The entries are to be reproduced verbatim, and their pictures left out.
***
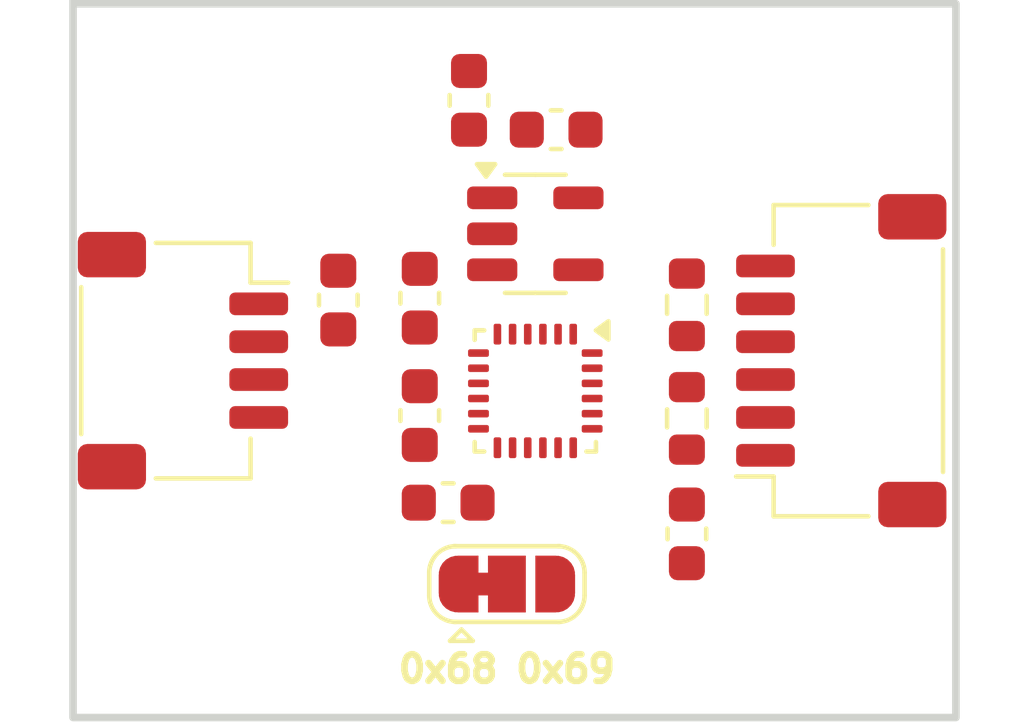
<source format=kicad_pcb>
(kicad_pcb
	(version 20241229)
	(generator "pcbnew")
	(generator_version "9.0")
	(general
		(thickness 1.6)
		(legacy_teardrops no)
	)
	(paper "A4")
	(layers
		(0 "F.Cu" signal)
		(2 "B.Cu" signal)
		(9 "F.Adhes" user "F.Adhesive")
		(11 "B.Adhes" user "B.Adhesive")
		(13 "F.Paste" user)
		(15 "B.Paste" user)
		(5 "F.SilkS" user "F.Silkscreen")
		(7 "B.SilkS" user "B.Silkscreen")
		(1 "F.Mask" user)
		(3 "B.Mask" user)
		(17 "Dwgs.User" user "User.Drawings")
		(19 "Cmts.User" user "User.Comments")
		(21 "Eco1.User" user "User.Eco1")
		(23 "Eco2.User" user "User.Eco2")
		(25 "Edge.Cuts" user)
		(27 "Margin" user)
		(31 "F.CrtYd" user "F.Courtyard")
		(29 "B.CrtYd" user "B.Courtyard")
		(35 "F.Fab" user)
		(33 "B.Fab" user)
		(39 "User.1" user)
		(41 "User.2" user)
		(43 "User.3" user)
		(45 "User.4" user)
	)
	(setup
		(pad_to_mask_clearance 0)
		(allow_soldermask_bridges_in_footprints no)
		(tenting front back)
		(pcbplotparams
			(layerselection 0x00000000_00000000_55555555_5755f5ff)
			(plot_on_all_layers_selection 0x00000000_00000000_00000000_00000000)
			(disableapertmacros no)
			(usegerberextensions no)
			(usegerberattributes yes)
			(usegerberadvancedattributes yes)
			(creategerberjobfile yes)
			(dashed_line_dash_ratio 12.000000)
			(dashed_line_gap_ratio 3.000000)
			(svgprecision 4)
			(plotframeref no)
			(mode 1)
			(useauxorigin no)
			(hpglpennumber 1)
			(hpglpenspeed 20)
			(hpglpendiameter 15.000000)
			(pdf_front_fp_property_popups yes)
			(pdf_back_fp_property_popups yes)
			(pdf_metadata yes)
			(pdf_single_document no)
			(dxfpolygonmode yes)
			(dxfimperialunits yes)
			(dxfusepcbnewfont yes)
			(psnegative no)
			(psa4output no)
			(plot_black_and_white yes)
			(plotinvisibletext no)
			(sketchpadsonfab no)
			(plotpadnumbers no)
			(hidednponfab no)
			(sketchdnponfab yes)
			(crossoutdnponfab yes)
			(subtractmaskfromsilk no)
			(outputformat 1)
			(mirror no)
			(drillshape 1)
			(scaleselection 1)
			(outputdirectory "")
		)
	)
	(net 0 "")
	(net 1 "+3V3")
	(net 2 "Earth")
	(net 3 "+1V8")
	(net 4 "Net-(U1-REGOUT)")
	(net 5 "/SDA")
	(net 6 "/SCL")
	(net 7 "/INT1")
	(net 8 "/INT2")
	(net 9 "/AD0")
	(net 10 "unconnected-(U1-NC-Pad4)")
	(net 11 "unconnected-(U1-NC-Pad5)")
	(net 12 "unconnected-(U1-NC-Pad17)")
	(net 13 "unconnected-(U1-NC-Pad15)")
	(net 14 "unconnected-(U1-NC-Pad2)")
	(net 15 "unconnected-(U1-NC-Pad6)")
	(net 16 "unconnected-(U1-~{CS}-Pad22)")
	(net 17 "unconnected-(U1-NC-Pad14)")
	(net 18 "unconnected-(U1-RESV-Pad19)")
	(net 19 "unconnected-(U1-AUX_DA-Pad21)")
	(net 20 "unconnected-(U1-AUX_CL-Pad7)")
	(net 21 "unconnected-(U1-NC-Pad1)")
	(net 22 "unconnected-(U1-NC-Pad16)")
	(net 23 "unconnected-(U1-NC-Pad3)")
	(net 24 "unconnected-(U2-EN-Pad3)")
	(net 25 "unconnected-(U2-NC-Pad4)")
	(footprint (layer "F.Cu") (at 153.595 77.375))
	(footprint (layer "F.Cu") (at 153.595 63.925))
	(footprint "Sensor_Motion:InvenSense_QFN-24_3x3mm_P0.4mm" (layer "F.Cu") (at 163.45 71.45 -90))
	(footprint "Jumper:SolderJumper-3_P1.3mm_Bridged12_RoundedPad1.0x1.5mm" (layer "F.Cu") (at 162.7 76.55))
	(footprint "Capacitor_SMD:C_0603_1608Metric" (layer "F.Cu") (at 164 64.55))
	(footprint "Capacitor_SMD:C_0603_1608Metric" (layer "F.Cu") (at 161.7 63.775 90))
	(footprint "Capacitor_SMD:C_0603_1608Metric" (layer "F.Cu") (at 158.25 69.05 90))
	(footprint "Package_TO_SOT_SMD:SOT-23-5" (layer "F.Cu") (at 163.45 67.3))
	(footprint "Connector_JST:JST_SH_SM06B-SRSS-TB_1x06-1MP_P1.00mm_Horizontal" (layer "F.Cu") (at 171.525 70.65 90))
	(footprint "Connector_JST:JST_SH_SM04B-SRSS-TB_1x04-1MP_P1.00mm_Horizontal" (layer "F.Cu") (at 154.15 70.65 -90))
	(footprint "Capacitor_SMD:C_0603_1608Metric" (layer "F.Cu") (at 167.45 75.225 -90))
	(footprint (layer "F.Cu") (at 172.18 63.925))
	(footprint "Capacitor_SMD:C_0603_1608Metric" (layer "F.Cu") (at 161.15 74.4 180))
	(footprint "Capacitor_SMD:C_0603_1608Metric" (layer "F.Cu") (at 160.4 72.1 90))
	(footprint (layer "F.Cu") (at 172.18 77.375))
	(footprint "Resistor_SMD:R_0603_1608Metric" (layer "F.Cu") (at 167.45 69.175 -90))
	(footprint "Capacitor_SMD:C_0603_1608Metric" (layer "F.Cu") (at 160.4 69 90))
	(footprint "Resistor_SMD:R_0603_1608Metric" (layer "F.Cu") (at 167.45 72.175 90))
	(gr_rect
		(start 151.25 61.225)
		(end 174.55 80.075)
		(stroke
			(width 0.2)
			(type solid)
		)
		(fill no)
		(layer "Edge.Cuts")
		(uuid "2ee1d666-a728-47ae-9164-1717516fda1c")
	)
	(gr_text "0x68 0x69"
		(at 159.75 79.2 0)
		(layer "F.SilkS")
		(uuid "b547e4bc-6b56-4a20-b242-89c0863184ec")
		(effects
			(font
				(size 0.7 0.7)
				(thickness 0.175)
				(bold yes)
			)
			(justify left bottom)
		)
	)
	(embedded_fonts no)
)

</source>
***
Response area:
<source format=kicad_pcb>
(kicad_pcb
	(version 20241229)
	(generator "pcbnew")
	(generator_version "9.0")
	(general
		(thickness 1.6)
		(legacy_teardrops no)
	)
	(paper "A4")
	(layers
		(0 "F.Cu" signal)
		(2 "B.Cu" signal)
		(9 "F.Adhes" user "F.Adhesive")
		(11 "B.Adhes" user "B.Adhesive")
		(13 "F.Paste" user)
		(15 "B.Paste" user)
		(5 "F.SilkS" user "F.Silkscreen")
		(7 "B.SilkS" user "B.Silkscreen")
		(1 "F.Mask" user)
		(3 "B.Mask" user)
		(17 "Dwgs.User" user "User.Drawings")
		(19 "Cmts.User" user "User.Comments")
		(21 "Eco1.User" user "User.Eco1")
		(23 "Eco2.User" user "User.Eco2")
		(25 "Edge.Cuts" user)
		(27 "Margin" user)
		(31 "F.CrtYd" user "F.Courtyard")
		(29 "B.CrtYd" user "B.Courtyard")
		(35 "F.Fab" user)
		(33 "B.Fab" user)
		(39 "User.1" user)
		(41 "User.2" user)
		(43 "User.3" user)
		(45 "User.4" user)
	)
	(setup
		(pad_to_mask_clearance 0)
		(allow_soldermask_bridges_in_footprints no)
		(tenting front back)
		(pcbplotparams
			(layerselection 0x00000000_00000000_55555555_5755f5ff)
			(plot_on_all_layers_selection 0x00000000_00000000_00000000_00000000)
			(disableapertmacros no)
			(usegerberextensions no)
			(usegerberattributes yes)
			(usegerberadvancedattributes yes)
			(creategerberjobfile yes)
			(dashed_line_dash_ratio 12.000000)
			(dashed_line_gap_ratio 3.000000)
			(svgprecision 4)
			(plotframeref no)
			(mode 1)
			(useauxorigin no)
			(hpglpennumber 1)
			(hpglpenspeed 20)
			(hpglpendiameter 15.000000)
			(pdf_front_fp_property_popups yes)
			(pdf_back_fp_property_popups yes)
			(pdf_metadata yes)
			(pdf_single_document no)
			(dxfpolygonmode yes)
			(dxfimperialunits yes)
			(dxfusepcbnewfont yes)
			(psnegative no)
			(psa4output no)
			(plot_black_and_white yes)
			(plotinvisibletext no)
			(sketchpadsonfab no)
			(plotpadnumbers no)
			(hidednponfab no)
			(sketchdnponfab yes)
			(crossoutdnponfab yes)
			(subtractmaskfromsilk no)
			(outputformat 1)
			(mirror no)
			(drillshape 1)
			(scaleselection 1)
			(outputdirectory "")
		)
	)
	(net 0 "")
	(net 1 "+3V3")
	(net 2 "Earth")
	(net 3 "+1V8")
	(net 4 "Net-(U1-REGOUT)")
	(net 5 "/SDA")
	(net 6 "/SCL")
	(net 7 "/INT1")
	(net 8 "/INT2")
	(net 9 "/AD0")
	(net 10 "unconnected-(U1-NC-Pad4)")
	(net 11 "unconnected-(U1-NC-Pad5)")
	(net 12 "unconnected-(U1-NC-Pad17)")
	(net 13 "unconnected-(U1-NC-Pad15)")
	(net 14 "unconnected-(U1-NC-Pad2)")
	(net 15 "unconnected-(U1-NC-Pad6)")
	(net 16 "unconnected-(U1-~{CS}-Pad22)")
	(net 17 "unconnected-(U1-NC-Pad14)")
	(net 18 "unconnected-(U1-RESV-Pad19)")
	(net 19 "unconnected-(U1-AUX_DA-Pad21)")
	(net 20 "unconnected-(U1-AUX_CL-Pad7)")
	(net 21 "unconnected-(U1-NC-Pad1)")
	(net 22 "unconnected-(U1-NC-Pad16)")
	(net 23 "unconnected-(U1-NC-Pad3)")
	(net 24 "unconnected-(U2-EN-Pad3)")
	(net 25 "unconnected-(U2-NC-Pad4)")
	(footprint (layer "F.Cu") (at 153.595 77.375))
	(footprint (layer "F.Cu") (at 153.595 63.925))
	(footprint "Sensor_Motion:InvenSense_QFN-24_3x3mm_P0.4mm" (layer "F.Cu") (at 163.45 71.45 -90))
	(footprint "Jumper:SolderJumper-3_P1.3mm_Bridged12_RoundedPad1.0x1.5mm" (layer "F.Cu") (at 162.7 76.55))
	(footprint "Capacitor_SMD:C_0603_1608Metric" (layer "F.Cu") (at 164 64.55))
	(footprint "Capacitor_SMD:C_0603_1608Metric" (layer "F.Cu") (at 161.7 63.775 90))
	(footprint "Capacitor_SMD:C_0603_1608Metric" (layer "F.Cu") (at 158.25 69.05 90))
	(footprint "Package_TO_SOT_SMD:SOT-23-5" (layer "F.Cu") (at 163.45 67.3))
	(footprint "Connector_JST:JST_SH_SM06B-SRSS-TB_1x06-1MP_P1.00mm_Horizontal" (layer "F.Cu") (at 171.525 70.65 90))
	(footprint "Connector_JST:JST_SH_SM04B-SRSS-TB_1x04-1MP_P1.00mm_Horizontal" (layer "F.Cu") (at 154.15 70.65 -90))
	(footprint "Capacitor_SMD:C_0603_1608Metric" (layer "F.Cu") (at 167.45 75.225 -90))
	(footprint (layer "F.Cu") (at 172.18 63.925))
	(footprint "Capacitor_SMD:C_0603_1608Metric" (layer "F.Cu") (at 161.15 74.4 180))
	(footprint "Capacitor_SMD:C_0603_1608Metric" (layer "F.Cu") (at 160.4 72.1 90))
	(footprint (layer "F.Cu") (at 172.18 77.375))
	(footprint "Resistor_SMD:R_0603_1608Metric" (layer "F.Cu") (at 167.45 69.175 -90))
	(footprint "Capacitor_SMD:C_0603_1608Metric" (layer "F.Cu") (at 160.4 69 90))
	(footprint "Resistor_SMD:R_0603_1608Metric" (layer "F.Cu") (at 167.45 72.175 90))
	(gr_rect
		(start 151.25 61.225)
		(end 174.55 80.075)
		(stroke
			(width 0.2)
			(type solid)
		)
		(fill no)
		(layer "Edge.Cuts")
		(uuid "2ee1d666-a728-47ae-9164-1717516fda1c")
	)
	(gr_text "0x68 0x69"
		(at 159.75 79.2 0)
		(layer "F.SilkS")
		(uuid "b547e4bc-6b56-4a20-b242-89c0863184ec")
		(effects
			(font
				(size 0.7 0.7)
				(thickness 0.175)
				(bold yes)
			)
			(justify left bottom)
		)
	)
	(embedded_fonts no)
)

</source>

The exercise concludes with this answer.